#### EXERCISE DATA

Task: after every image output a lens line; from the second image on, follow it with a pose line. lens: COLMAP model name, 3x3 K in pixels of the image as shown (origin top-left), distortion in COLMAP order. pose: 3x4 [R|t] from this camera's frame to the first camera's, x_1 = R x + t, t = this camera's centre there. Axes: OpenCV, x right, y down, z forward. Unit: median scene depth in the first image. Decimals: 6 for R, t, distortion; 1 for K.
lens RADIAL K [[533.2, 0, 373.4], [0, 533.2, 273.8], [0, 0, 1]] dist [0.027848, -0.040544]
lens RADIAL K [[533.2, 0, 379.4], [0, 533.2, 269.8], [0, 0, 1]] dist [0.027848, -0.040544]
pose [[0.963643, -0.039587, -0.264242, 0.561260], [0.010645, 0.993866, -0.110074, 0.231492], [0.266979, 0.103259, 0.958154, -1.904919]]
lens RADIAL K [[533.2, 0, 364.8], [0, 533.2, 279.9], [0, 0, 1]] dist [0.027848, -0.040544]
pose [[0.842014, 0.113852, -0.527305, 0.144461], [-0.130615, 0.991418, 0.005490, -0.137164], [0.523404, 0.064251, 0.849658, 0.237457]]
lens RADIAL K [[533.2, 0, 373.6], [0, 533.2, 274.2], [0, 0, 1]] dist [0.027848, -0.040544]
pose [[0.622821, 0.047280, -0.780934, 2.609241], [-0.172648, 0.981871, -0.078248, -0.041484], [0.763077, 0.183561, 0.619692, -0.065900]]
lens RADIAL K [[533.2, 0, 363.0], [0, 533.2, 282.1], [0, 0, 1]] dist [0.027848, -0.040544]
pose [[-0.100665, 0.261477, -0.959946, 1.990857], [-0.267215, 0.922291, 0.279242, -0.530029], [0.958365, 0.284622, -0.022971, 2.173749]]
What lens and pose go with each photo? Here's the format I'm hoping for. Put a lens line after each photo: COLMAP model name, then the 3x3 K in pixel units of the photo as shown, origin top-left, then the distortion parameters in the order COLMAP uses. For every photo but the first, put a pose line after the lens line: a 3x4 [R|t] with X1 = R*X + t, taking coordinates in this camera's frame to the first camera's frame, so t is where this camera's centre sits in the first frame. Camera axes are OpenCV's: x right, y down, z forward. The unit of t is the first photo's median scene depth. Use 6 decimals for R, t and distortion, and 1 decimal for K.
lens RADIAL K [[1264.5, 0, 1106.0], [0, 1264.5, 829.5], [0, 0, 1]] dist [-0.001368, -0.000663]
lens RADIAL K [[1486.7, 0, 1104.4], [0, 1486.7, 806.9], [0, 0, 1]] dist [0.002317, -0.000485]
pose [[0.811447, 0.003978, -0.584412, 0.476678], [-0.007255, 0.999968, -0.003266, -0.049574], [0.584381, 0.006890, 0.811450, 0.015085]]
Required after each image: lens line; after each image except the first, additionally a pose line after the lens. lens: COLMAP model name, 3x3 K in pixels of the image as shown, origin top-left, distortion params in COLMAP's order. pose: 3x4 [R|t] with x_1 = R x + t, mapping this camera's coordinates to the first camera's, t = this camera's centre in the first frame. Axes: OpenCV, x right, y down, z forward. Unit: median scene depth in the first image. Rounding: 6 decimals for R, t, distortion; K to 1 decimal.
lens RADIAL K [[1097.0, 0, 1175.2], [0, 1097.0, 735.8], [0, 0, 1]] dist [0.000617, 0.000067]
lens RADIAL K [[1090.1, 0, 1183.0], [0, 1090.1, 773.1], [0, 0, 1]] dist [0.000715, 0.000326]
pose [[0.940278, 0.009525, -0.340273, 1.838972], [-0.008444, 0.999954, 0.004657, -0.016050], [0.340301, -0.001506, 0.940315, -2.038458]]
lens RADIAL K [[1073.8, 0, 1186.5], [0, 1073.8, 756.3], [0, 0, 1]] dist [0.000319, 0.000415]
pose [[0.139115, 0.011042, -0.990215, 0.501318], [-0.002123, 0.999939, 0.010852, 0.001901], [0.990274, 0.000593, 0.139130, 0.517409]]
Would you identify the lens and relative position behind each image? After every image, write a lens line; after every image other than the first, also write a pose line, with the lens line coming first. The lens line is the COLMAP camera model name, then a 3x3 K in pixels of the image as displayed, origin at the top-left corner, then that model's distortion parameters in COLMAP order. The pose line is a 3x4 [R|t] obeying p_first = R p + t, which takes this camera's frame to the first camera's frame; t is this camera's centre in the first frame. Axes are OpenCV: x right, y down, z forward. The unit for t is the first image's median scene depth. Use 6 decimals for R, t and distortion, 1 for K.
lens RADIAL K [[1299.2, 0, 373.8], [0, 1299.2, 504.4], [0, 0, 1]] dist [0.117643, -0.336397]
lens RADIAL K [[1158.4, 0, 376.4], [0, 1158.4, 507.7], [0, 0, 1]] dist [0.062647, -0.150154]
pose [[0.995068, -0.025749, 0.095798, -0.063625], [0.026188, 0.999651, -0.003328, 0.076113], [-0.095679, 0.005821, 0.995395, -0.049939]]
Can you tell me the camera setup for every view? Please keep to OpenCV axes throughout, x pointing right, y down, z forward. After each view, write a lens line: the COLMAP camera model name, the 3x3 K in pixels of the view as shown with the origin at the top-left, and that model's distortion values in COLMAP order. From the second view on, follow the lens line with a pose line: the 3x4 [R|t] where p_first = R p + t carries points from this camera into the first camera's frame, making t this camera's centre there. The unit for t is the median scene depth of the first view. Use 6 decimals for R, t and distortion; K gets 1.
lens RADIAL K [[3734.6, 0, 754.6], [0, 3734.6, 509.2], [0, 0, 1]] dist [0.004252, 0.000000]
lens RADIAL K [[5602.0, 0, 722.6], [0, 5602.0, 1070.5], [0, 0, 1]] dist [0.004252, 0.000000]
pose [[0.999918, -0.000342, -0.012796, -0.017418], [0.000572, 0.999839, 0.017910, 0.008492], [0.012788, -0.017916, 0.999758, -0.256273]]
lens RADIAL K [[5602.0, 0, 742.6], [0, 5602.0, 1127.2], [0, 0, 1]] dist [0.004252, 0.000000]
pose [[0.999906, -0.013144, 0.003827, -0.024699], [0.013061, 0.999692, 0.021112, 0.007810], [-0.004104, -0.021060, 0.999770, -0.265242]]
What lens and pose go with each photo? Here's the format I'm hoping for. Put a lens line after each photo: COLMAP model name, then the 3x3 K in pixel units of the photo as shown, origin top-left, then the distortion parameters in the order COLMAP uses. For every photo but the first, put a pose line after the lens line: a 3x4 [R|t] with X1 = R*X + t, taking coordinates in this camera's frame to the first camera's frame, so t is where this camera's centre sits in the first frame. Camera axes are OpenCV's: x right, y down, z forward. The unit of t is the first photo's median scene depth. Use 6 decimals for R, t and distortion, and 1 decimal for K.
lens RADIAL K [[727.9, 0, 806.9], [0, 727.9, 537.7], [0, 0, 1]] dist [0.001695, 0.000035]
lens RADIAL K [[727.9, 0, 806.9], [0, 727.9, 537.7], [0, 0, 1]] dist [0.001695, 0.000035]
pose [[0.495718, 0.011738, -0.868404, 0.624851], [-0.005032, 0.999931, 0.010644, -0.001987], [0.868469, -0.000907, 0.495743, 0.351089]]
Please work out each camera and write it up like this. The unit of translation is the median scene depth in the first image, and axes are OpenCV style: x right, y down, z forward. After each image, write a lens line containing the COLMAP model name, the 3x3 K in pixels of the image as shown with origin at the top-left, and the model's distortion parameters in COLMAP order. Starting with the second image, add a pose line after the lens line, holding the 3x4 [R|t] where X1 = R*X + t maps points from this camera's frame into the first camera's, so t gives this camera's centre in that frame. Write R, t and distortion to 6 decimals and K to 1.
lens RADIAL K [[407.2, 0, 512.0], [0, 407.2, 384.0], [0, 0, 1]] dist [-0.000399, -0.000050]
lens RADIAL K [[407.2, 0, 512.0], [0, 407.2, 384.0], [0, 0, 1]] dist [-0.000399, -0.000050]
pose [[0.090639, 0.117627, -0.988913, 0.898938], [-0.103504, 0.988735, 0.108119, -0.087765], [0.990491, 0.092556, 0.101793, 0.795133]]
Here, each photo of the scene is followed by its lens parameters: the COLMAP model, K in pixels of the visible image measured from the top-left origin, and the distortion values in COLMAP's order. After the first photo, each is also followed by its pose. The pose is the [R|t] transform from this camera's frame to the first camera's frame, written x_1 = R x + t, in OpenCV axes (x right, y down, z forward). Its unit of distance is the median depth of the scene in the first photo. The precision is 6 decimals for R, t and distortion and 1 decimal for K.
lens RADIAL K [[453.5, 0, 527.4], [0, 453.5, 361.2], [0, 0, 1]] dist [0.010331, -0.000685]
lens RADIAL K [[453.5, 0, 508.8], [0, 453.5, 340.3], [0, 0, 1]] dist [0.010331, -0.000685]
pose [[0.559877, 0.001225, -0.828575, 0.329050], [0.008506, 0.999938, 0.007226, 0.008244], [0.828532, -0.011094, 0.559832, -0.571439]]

########

### WHAT YOU HAVE TO DO
Copy the entries again, beginning at the line that has "Required after each" and stopping after the line that has "0.000593, 0.139130, 0.517409]]", with "image" swapped for "photo" and everything else left as is.

### ANSWER SECTION
Required after each photo: lens line; after each photo except the first, additionally a pose line after the lens. lens: COLMAP model name, 3x3 K in pixels of the photo as shown, origin top-left, distortion params in COLMAP's order. pose: 3x4 [R|t] with x_1 = R x + t, mapping this camera's coordinates to the first camera's, t = this camera's centre in the first frame. Axes: OpenCV, x right, y down, z forward. Unit: median scene depth in the first photo. Rounding: 6 decimals for R, t, distortion; K to 1 decimal.
lens RADIAL K [[1097.0, 0, 1175.2], [0, 1097.0, 735.8], [0, 0, 1]] dist [0.000617, 0.000067]
lens RADIAL K [[1090.1, 0, 1183.0], [0, 1090.1, 773.1], [0, 0, 1]] dist [0.000715, 0.000326]
pose [[0.940278, 0.009525, -0.340273, 1.838972], [-0.008444, 0.999954, 0.004657, -0.016050], [0.340301, -0.001506, 0.940315, -2.038458]]
lens RADIAL K [[1073.8, 0, 1186.5], [0, 1073.8, 756.3], [0, 0, 1]] dist [0.000319, 0.000415]
pose [[0.139115, 0.011042, -0.990215, 0.501318], [-0.002123, 0.999939, 0.010852, 0.001901], [0.990274, 0.000593, 0.139130, 0.517409]]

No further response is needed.